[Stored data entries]

::::

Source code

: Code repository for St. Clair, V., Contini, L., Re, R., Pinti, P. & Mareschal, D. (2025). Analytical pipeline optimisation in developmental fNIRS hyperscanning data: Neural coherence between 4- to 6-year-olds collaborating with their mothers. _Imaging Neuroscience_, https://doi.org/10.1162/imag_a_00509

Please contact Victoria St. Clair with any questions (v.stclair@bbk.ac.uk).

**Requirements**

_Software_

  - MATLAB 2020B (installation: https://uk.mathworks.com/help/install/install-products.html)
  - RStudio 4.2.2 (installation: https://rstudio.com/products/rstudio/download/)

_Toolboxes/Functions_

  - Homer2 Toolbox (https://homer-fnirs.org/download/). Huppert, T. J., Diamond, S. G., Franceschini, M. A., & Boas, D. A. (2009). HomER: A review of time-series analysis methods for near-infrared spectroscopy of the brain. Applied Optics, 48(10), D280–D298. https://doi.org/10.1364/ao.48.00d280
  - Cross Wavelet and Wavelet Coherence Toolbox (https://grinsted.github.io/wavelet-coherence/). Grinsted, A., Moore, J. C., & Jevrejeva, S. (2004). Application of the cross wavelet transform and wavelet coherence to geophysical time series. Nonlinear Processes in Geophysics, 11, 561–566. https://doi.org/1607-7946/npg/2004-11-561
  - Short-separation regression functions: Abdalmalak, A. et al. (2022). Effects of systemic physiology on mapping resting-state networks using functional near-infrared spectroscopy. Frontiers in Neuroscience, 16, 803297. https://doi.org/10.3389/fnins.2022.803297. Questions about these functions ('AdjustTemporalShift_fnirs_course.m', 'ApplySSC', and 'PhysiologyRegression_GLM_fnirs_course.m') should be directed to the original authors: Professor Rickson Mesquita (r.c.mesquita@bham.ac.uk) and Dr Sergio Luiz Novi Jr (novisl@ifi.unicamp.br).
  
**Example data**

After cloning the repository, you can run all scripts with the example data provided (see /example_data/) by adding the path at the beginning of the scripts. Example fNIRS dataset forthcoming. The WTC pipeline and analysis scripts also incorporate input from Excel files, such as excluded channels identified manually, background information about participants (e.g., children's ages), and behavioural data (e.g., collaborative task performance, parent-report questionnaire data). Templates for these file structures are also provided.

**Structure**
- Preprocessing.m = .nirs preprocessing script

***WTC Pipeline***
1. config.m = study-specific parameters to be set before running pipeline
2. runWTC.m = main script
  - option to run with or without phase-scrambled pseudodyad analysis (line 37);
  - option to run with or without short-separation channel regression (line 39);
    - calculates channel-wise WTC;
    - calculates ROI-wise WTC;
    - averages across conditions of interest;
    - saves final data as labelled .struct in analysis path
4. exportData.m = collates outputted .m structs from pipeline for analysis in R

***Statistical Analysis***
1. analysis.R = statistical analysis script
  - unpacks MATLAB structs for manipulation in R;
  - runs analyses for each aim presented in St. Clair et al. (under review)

::::

§ **What is needed**:
Transcribe every record above so that nothing differs from the original.

§ **Response box**:
Source code

: Code repository for St. Clair, V., Contini, L., Re, R., Pinti, P. & Mareschal, D. (2025). Analytical pipeline optimisation in developmental fNIRS hyperscanning data: Neural coherence between 4- to 6-year-olds collaborating with their mothers. _Imaging Neuroscience_, https://doi.org/10.1162/imag_a_00509

Please contact Victoria St. Clair with any questions (v.stclair@bbk.ac.uk).

**Requirements**

_Software_

  - MATLAB 2020B (installation: https://uk.mathworks.com/help/install/install-products.html)
  - RStudio 4.2.2 (installation: https://rstudio.com/products/rstudio/download/)

_Toolboxes/Functions_

  - Homer2 Toolbox (https://homer-fnirs.org/download/). Huppert, T. J., Diamond, S. G., Franceschini, M. A., & Boas, D. A. (2009). HomER: A review of time-series analysis methods for near-infrared spectroscopy of the brain. Applied Optics, 48(10), D280–D298. https://doi.org/10.1364/ao.48.00d280
  - Cross Wavelet and Wavelet Coherence Toolbox (https://grinsted.github.io/wavelet-coherence/). Grinsted, A., Moore, J. C., & Jevrejeva, S. (2004). Application of the cross wavelet transform and wavelet coherence to geophysical time series. Nonlinear Processes in Geophysics, 11, 561–566. https://doi.org/1607-7946/npg/2004-11-561
  - Short-separation regression functions: Abdalmalak, A. et al. (2022). Effects of systemic physiology on mapping resting-state networks using functional near-infrared spectroscopy. Frontiers in Neuroscience, 16, 803297. https://doi.org/10.3389/fnins.2022.803297. Questions about these functions ('AdjustTemporalShift_fnirs_course.m', 'ApplySSC', and 'PhysiologyRegression_GLM_fnirs_course.m') should be directed to the original authors: Professor Rickson Mesquita (r.c.mesquita@bham.ac.uk) and Dr Sergio Luiz Novi Jr (novisl@ifi.unicamp.br).
  
**Example data**

After cloning the repository, you can run all scripts with the example data provided (see /example_data/) by adding the path at the beginning of the scripts. Example fNIRS dataset forthcoming. The WTC pipeline and analysis scripts also incorporate input from Excel files, such as excluded channels identified manually, background information about participants (e.g., children's ages), and behavioural data (e.g., collaborative task performance, parent-report questionnaire data). Templates for these file structures are also provided.

**Structure**
- Preprocessing.m = .nirs preprocessing script

***WTC Pipeline***
1. config.m = study-specific parameters to be set before running pipeline
2. runWTC.m = main script
  - option to run with or without phase-scrambled pseudodyad analysis (line 37);
  - option to run with or without short-separation channel regression (line 39);
    - calculates channel-wise WTC;
    - calculates ROI-wise WTC;
    - averages across conditions of interest;
    - saves final data as labelled .struct in analysis path
4. exportData.m = collates outputted .m structs from pipeline for analysis in R

***Statistical Analysis***
1. analysis.R = statistical analysis script
  - unpacks MATLAB structs for manipulation in R;
  - runs analyses for each aim presented in St. Clair et al. (under review)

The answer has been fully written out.